The instant gratification of click-to-buy for next day delivery disappears faster than steak at a potluck when you go cruising. An hour’s drive from a mailbox at the US border drives this point home: whether it’s boat parts or a care package, getting a delivery overseas can be tricky. Shipping costs more, receiving is less certain, and customs may complicate matters. What do we do when we just have to get something shipped?
As frugal cruisers, the first option we investigate is the security of national mail services. But in many countries – like here in Mexico (pop. 128 million) – it’s not dependable. Like many places, mail is often inexplicably delayed. Another is Malaysia: below is one of the only pieces of personal mail I received in many years, a valentine from my friend Charlotte enclosing pictures of her daughters. It reached me in Malaysia in April about two months after it was mailed.
The next choice for package delivery is an international courier service like DHL, or UPS, or FedEx. You pay for security. Or do you? Some couriers work better in a given country than others. Their in-country operations (cruiser coconut telegraph) will help determine which service is best to use.
Then there’s the question of – what’s your address? Not obvious when the closest match is #3 coral head, north end of Mystery Bay, just before the pass. Marinas are typically a dependable option, with the presumed quid pro quo of booking a berth for a night or three. Call ahead to confirm, though: coaching clients of ours were recently disappointed by a marina in Sausalito that wouldn’t hold a package…so their plans changed to a sweet anchorage near a helpful friend ashore.
Secure mailboxes can be rented occasionally. Our Australian friends hauled out nearby are currently satisfying months of pent-up Amazon wish-list items with shipments to a “virtual mailbox” service called iPostal1.com, where for $10 they can get more than two dozen packages over the course of a month. When using a courier like FedEx, there may be a depot or storefront where you can collect parcels. This may be the most dependable option of all, as it doesn’t leave their system until it’s in your hands.
The old-school way is to have mail held at the nearest post office with the label ‘POSTE RESTANTE’ – literally, “remainder post” – but the availability varies, and best to confirm in advance. Having seen security in a few postal outlets, this is my last choice. Unless, that is, it includes a hike to the top of a mountain on Saint Helena, where a mailbox with avian caretakers is perfectly secure.
Our favorite method is to have a visitor bring it in their luggage. Cruisers help each other out this way, too: when my cousin flew to visit us in Bora Bora, she carried a windlass motor for another boat in the anchorage – a meaningful chunk of her luggage weight allowance, for the new best friends we’d met a few weeks before.

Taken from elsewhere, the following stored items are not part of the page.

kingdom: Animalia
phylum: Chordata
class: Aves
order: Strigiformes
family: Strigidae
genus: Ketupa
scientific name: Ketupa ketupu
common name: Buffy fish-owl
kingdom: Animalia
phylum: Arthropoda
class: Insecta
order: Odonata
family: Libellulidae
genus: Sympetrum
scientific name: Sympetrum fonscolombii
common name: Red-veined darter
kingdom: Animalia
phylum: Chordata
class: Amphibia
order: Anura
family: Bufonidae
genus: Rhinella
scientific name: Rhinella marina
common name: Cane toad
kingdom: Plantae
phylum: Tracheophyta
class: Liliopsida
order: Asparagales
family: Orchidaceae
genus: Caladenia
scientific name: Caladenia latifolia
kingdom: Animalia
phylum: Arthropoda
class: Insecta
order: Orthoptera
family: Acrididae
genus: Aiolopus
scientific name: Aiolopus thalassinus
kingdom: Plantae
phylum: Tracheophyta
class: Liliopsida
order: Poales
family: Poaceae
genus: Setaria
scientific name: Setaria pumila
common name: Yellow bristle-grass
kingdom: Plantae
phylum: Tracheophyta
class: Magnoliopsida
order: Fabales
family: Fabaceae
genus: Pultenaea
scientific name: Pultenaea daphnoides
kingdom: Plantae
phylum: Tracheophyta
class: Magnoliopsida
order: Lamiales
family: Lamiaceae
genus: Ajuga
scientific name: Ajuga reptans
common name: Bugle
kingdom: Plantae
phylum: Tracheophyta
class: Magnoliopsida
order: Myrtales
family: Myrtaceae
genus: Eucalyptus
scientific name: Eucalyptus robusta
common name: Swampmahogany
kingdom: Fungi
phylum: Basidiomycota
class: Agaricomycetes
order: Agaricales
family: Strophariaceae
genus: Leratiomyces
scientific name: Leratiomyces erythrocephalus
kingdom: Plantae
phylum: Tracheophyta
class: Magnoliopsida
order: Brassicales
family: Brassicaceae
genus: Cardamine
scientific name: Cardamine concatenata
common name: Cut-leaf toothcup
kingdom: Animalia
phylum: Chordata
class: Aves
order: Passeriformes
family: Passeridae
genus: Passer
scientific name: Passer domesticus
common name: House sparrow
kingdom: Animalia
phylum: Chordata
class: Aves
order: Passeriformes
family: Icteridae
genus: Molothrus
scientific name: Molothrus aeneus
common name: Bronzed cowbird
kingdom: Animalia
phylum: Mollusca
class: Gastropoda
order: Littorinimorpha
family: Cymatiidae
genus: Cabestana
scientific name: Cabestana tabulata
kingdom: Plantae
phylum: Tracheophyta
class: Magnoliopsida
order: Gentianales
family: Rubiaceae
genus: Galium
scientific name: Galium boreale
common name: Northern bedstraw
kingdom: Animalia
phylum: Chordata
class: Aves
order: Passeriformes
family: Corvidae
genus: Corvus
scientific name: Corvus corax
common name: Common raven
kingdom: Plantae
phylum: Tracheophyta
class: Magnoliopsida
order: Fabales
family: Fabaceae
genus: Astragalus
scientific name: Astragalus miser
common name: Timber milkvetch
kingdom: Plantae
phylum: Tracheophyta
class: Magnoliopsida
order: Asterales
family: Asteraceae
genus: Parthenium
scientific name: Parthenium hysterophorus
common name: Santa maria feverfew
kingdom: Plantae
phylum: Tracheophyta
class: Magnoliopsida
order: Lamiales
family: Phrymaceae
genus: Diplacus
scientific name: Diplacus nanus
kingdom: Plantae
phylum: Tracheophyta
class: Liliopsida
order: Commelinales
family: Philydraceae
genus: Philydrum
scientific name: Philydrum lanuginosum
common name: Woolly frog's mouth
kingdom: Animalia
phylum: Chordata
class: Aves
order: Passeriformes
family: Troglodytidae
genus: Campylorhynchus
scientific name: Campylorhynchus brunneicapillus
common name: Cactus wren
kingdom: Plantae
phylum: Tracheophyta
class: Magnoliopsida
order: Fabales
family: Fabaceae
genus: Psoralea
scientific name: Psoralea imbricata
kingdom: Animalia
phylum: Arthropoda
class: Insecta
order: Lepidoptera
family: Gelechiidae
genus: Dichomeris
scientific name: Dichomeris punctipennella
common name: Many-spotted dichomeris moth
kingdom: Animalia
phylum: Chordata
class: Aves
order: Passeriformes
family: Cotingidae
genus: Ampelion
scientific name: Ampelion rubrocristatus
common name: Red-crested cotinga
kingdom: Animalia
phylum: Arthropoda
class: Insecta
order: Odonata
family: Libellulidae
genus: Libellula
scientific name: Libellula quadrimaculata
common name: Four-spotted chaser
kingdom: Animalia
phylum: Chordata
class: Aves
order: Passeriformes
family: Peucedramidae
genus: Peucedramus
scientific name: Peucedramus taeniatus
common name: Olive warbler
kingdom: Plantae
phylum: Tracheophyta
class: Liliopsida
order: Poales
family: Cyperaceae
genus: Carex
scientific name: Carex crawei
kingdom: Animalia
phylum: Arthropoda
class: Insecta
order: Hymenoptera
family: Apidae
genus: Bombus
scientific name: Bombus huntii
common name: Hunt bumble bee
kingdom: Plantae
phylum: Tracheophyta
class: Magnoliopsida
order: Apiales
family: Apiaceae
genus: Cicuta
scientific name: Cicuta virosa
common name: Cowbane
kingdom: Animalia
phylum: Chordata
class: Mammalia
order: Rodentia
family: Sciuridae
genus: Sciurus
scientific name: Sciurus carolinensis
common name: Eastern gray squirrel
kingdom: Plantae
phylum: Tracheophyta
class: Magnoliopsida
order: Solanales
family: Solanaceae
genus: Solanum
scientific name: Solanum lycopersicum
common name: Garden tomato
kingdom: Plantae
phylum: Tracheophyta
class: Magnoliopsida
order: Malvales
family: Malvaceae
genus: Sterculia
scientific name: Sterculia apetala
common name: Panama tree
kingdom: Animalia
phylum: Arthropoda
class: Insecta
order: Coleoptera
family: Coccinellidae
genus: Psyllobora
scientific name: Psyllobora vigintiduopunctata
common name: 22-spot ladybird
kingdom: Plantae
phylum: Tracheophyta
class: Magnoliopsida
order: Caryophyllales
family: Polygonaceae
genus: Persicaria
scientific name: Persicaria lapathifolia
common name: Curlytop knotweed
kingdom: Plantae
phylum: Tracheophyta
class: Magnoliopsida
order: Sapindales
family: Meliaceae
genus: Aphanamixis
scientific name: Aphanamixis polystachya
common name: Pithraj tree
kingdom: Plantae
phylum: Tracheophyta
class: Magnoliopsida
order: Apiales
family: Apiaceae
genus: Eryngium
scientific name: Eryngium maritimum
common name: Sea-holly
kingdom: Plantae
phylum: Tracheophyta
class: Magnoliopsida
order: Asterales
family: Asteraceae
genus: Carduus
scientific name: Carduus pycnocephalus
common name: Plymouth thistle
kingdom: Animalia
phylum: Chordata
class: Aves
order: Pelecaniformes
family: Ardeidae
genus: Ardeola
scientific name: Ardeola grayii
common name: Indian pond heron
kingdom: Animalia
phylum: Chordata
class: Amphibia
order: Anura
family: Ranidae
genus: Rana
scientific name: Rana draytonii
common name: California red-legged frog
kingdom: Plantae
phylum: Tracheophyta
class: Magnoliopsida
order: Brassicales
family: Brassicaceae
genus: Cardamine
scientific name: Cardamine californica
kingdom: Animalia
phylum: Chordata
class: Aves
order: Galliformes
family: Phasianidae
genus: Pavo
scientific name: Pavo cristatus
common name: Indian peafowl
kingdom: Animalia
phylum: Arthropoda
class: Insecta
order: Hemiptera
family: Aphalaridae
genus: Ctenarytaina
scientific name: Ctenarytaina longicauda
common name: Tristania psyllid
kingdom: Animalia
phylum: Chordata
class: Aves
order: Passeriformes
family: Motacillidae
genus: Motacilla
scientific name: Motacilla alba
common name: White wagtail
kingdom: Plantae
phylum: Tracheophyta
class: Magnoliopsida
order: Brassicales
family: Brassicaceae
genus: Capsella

Customs adds further complications, and advance research is required. You may need an agent, or advance paperwork to avoid delays and fees or fines. Many countries, but far from all, facilitate “yacht-in-transit” deliveries without charging duty. Even then there may be paperwork and other hurdles: getting watermaker parts in Seychelles took three visits to the post office, two trips to the airport, and at least eight hours of bus rides. On the other hand, we got to try a great new food dive and met some interesting people along the way to duty-free importing.
Back in Puerto Peñasco, Mexico, one of the reasons we decided to haul out here this summer is the easy access to the USA for ordering boat bits. It’s about an hour to Lukeville, Arizona (pop. 61), where a gas station — yes, a gas station — is happy to hold your package. Cruisers quickly learn that the USA is just about the best place in the world for affordable, timely access to quality products. For us and others here in the shipyard, this means the supplies to do a job right.
Does this all sound like a hassle? It pushes us to separate needs from wants pretty quickly, and that’s just fine. We went cruising to live more simply; to find fulfillment in everyday experiences, and not shiny things – unless it’s the inside of that abalone winking up at me, from a coral head just north of the pass into Mystery Bay.